In: Finance
Sinclair Manufacturing and Boswell Brothers Inc. are both involved in the production of tile for the home-building industry. Their financial information is as follows:
Capital Structure | |||||
Sinclair | Boswell | ||||
Debt @ 12% | $1,320,000 | 0 | |||
Common stock, $10 per share | 880,000 | $2,200,000 | |||
$2,200,000 | $2,200,000 | ||||
Common shares | 88,000 | 220,000 | |||
Operating Plan | |||||
Sales (62,000 units at $25 each) | $1,550,000 | $1,550,000 | |||
Less: Variable costs | 1,116,000 | 744,000 | |||
($18 per unit) | ($12 per unit) | ||||
Fixed costs | 0 | 312,000 | |||
Earnings before interest and taxes (EBIT) | $434,000 | $494,000 | |||
a.

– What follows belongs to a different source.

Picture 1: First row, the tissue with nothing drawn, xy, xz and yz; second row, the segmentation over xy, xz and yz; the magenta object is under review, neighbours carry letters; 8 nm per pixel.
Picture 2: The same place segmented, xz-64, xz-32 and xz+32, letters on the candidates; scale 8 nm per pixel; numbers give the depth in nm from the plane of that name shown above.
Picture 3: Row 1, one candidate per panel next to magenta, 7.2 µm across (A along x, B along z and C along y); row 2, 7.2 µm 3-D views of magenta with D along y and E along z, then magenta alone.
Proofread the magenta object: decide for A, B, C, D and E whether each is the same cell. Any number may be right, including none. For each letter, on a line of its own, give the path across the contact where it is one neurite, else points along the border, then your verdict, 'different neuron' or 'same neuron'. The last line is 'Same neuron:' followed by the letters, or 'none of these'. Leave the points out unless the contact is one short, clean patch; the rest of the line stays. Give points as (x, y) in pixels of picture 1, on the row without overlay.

If you combine Sinclair’s capital structure with Boswell’s operating plan, what is the DCL? (Round the final answer to 2 decimal places.)
DCL X
b. If you combine Boswell’s capital structure with Sinclair’s operating plan, what is the DCL? (Round the final answer to 2 decimal places.)
DCL X
d. In part b, if sales double, by what percentage will EPS increase?